As I descended into the foyer, something in my periphery stopped me dead in my tracks. I don’t know exactly what I saw, but I could tell that something was out of place in our living room, and it wasn’t just the dismantled sofa. My eyes darted across the television stand, the magazines and coasters atop the coffee table, and finally the fireplace. Sitting atop the mantle was a row of framed photographs, but they were different. Some of them were familiar - Erica’s baptism, her first soccer game, her first school dance - but there were no pictures from our wedding, and no pictures of Alex. At least, not the Alex that I knew.

Resting face down in the center of the mantle was the largest picture frame of them all. I turned it over and studied the photograph carefully.

Christopher and I were seated on a hospital bed. We looked at least a decade younger. I was in a gown, my hair greasy and disheveled. We were both forcing smiles, but there was an unmistakable grief behind them. Our eyes were bloodshot and puffy. In my arms, I was cradling an infant, swaddled in a baby-blue blanket. Though he was obviously a newborn, he had a full head of jet-black hair. His skin was solid gray. He looked eerily still, even in a photograph.

“Mom?” a voice called from behind me. I hadn’t heard Erica come back downstairs.

“Sweetie,” I said as I raised the photograph. My voice broke as tears streamed down my face. “What is this?”

Erica carefully stepped closer. “You know what it is, Mom.” She reached out and gently grasped my shoulder to comfort me. I jerked away and threw the picture against the wall. The glass shattered and scattered across the floor as the frame landed face down once again.

I stood atop the debris and pointed a shaking finger at the floor. “That isn’t us. That never happened.”

“You need to look at it, Mom. I think… I think it might help you.”
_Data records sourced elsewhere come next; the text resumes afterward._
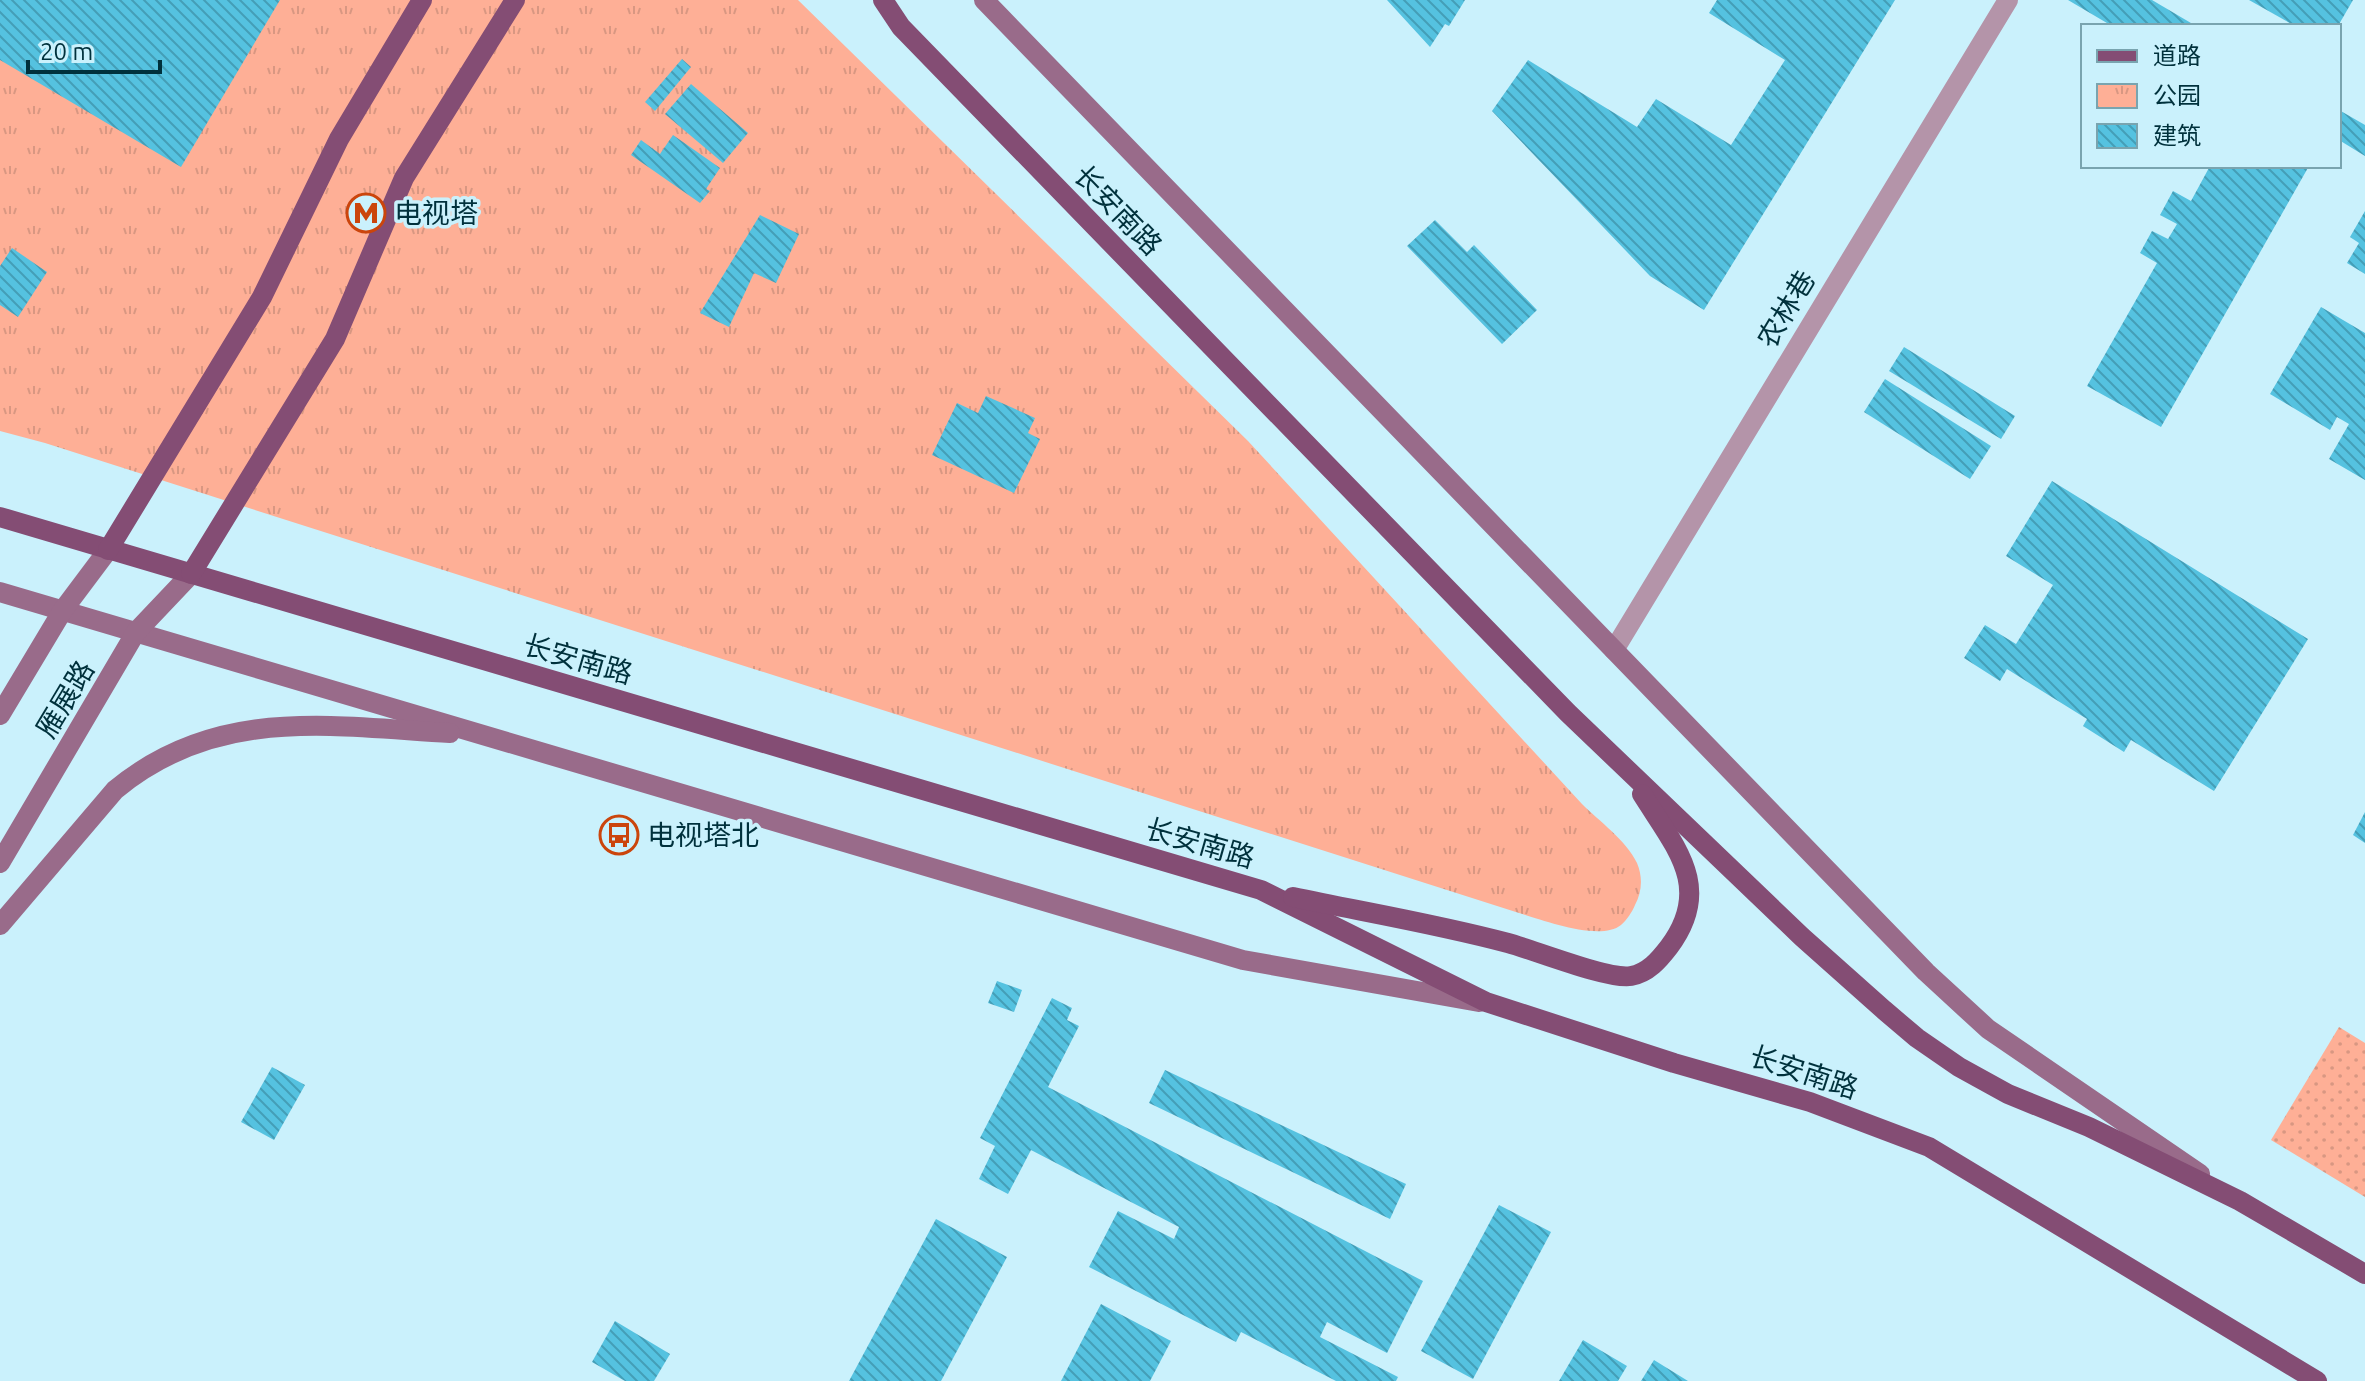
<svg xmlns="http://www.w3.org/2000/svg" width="2365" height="1381" font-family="Ubuntu,'Noto Sans SC',sans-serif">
<defs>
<pattern id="grass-dots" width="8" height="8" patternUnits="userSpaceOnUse" patternTransform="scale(2)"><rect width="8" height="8" fill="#feaf96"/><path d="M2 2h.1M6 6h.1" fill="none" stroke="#d89782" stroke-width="1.8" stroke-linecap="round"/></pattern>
<pattern id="park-tufts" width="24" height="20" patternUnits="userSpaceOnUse" patternTransform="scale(2)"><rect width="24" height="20" fill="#feaf96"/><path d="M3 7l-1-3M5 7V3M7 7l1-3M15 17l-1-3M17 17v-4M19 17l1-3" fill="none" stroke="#d89782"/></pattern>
<pattern id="building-back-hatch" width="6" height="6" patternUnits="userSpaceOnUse" patternTransform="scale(2)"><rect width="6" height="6" fill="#55c2e0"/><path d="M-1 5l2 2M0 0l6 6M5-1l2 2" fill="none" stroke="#449eb7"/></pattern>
</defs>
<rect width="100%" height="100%" fill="#caf1fc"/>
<path fill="url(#grass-dots)" d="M2339,1027l26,16v154l-94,-57z"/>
<path fill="url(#park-tufts)" d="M0,0h798l450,441 334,363c17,17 44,36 55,59 6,14 5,29 -2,42 -3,7 -8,15 -14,20 -21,17 -79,-5 -102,-12l-1474,-470 -45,-12z"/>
<g fill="url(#building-back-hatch)">
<path d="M0,0h280l-99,167 -181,-107z"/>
<path d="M1387,0h78l-16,26 -4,-2 -15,23z"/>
<path d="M1717,0h178l-191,310 -54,-34 -158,-165 36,-51 109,67 19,-28 75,46 54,-85 -76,-47z"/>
<path d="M2068,0h84l44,26h-84z"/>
<path d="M2249,0h104l-15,26h-43z"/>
<path d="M682,59l9,8 -36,44 -10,-9z"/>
<path d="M691,84l57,49 -25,30 -58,-49z"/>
<path d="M2339,110l26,15v31l-26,-16z"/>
<path d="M673,135l47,33 -14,21 4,2 -10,12 -69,-48 10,-15 19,14z"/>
<path d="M2210,166h99l-148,261 -74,-41 70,-123 -17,-10 12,-22 16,8 9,-15 -17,-9 13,-24 18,10z"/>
<path d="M2365,211v63l-18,-11 12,-20 -9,-6z"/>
<path d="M760,215l39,19 -23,49 -22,-10 -25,54 -29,-14z"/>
<path d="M1435,220l32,32 7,-7 63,65 -35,34 -95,-98z"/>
<path d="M12,248l35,24 -29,45 -18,-12v-39z"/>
<path d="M2321,307l44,26v147l-36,-21 20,-35 -12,-7 -7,13 -60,-36z"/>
<path d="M1904,347l111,69 -14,23 -112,-68z"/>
<path d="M1885,379l106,67 -21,33 -106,-67z"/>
<path d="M986,396l49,22 -7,15 12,6 -26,54 -82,-38 25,-52 21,10z"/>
<path d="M2052,481l256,158 -94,152 -83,-51 -7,12 -41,-26 4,-7 -80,-50 -7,12 -36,-23 21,-33 31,19 37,-59 -47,-29z"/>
<path d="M2365,812v31l-12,-8z"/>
<path d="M997,981l25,9 -8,22 -26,-9z"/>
<path d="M1052,998l20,10 -5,12 12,6 -31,61 375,194 -36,72 -60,-31 -7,15 78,40 -2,4h-60l-95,-49 -5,10 -147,-75 29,-56 56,28 5,-12 -148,-77 -23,44 -29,-15 16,-33 -15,-8z"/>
<path d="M272,1067l33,18 -31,55 -33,-18z"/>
<path d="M1165,1070l241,114 -16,35 -241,-116z"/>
<path d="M1499,1205l52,27 -78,147 -52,-28z"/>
<path d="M936,1219l71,38 -66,124h-92z"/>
<path d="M1101,1304l70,37 -21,40h-89z"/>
<path d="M615,1321l55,33 -16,27h-29l-33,-19z"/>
<path d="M1583,1340l44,26 -9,15h-59z"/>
<path d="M1654,1360l34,21h-47z"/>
</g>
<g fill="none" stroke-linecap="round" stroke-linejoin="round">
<path stroke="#b494a9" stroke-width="20" d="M1614,650l394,-650"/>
<g stroke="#996b8a" stroke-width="20">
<path d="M984,0l942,972 62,57 212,145"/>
<path d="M0,592l1243,368 236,42"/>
<path d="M0,715l63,-105 45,-60"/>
<path d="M0,863l136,-231 55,-58"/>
<path d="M0,925l115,-135c101,-84 214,-64 335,-57"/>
</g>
<g stroke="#844d74" stroke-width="20">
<path d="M883,0l18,27 667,686 234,224 82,73 33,28 42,29 49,27 81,33 151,74 125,73"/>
<path d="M0,517l1261,373 225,112 188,61 136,39 119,45 388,234"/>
<path d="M108,550l154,-253 77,-158 83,-139"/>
<path d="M191,574l144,-235 69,-161 111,-178"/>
<path d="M1293,897c71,15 144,27 215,46 26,7 101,37 123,33 17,-3 28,-16 38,-29 45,-60 6,-100 -27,-153"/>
</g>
</g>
<defs>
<g id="metro-ring" transform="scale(2)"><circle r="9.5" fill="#caf1fc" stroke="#cb450c" stroke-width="1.5"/><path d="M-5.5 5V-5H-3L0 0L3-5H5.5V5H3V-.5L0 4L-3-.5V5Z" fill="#cb450c"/></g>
<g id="bus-ring" transform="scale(2)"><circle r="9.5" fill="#caf1fc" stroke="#cb450c" stroke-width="1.5"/><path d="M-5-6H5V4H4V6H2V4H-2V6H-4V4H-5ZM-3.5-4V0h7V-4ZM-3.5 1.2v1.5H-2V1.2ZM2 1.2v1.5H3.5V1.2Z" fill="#cb450c"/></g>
</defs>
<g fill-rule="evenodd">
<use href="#metro-ring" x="366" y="213"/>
<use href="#bus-ring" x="619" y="835"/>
</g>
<g text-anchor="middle" stroke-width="7" stroke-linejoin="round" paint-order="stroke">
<g font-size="28" fill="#00313c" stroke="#caf1fc">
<text transform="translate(1118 210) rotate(46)" y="10">长安南路</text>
<text transform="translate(1786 309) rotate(-59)" y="10">农林巷</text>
<text transform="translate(578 659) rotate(16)" y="10">长安南路</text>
<text transform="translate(65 699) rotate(-59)" y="10">雁展路</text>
<text transform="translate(1200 843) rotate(16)" y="10">长安南路</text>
<text transform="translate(1804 1072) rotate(18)" y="10">长安南路</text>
</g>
<g font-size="28" fill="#00313c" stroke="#caf1fc" text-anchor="start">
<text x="394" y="223">电视塔</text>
<text x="647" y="845">电视塔北</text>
</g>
</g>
<rect x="2081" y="24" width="260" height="144" fill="#caf1fc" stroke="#79a4af" stroke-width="2"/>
<rect x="2097" y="50" width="40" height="12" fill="#844d74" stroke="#79a4af" stroke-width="2"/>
<text x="2153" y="64" font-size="24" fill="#00313c">道路</text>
<rect x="2097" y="84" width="40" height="24" fill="url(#park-tufts)" stroke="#79a4af" stroke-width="2"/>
<text x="2153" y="104" font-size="24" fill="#00313c">公园</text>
<rect x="2097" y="124" width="40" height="24" fill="url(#building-back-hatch)" stroke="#79a4af" stroke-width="2"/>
<text x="2153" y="144" font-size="24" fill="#00313c">建筑</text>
<path d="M28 60v12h132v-12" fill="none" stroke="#00313c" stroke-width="4"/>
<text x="40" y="60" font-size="24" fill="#00313c" stroke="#caf1fc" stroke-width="6" paint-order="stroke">20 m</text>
</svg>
I brought myself to the floor, sitting on broken glass and crying while my daughter held me. I contemplated turning the picture over and taking another look, but my tears were coming too quickly for me to see anything anyway. After more than an hour, my tear ducts were empty and I had finally regained control of my breathing. Erica and I hadn’t spoken another word.

“I don’t want to look at it. I want to go. Can we go?” I begged.

“Yeah,” Erica said. “Yeah, Mom. We can go.”

As she stood up and offered to help me to my feet, I took one last glance at the picture frame that I couldn’t bring myself to turn over. The dust cover that held the photograph in place behind the glass had become dislodged from the frame, presumably in the impact with the wall. Something was peeking out from behind it - a small piece of paper, red and white. I grasped the corner of it, careful not to embed any glass shards in my hand. The paper was smooth and waxy. I slid it out from between the photograph and the dust cover. A white card with red flourishes. Two figures that looked like Cupid - that looked like Alex - faced one another. I laughed. I laughed and I laughed until I could hardly breathe, while Erica stood completely still. She seemed afraid and clearly didn’t know how to react.

“Mom?” she said sheepishly. “Are you okay?”

I fell onto my back and held the card up high above me, continuing to examine the cherubim printed on the back as my hearty laughter faded into stifled giggles. Erica peered down at me from above.

“Look closely,” I said. “It’s the Queen of Hearts, isn’t it?”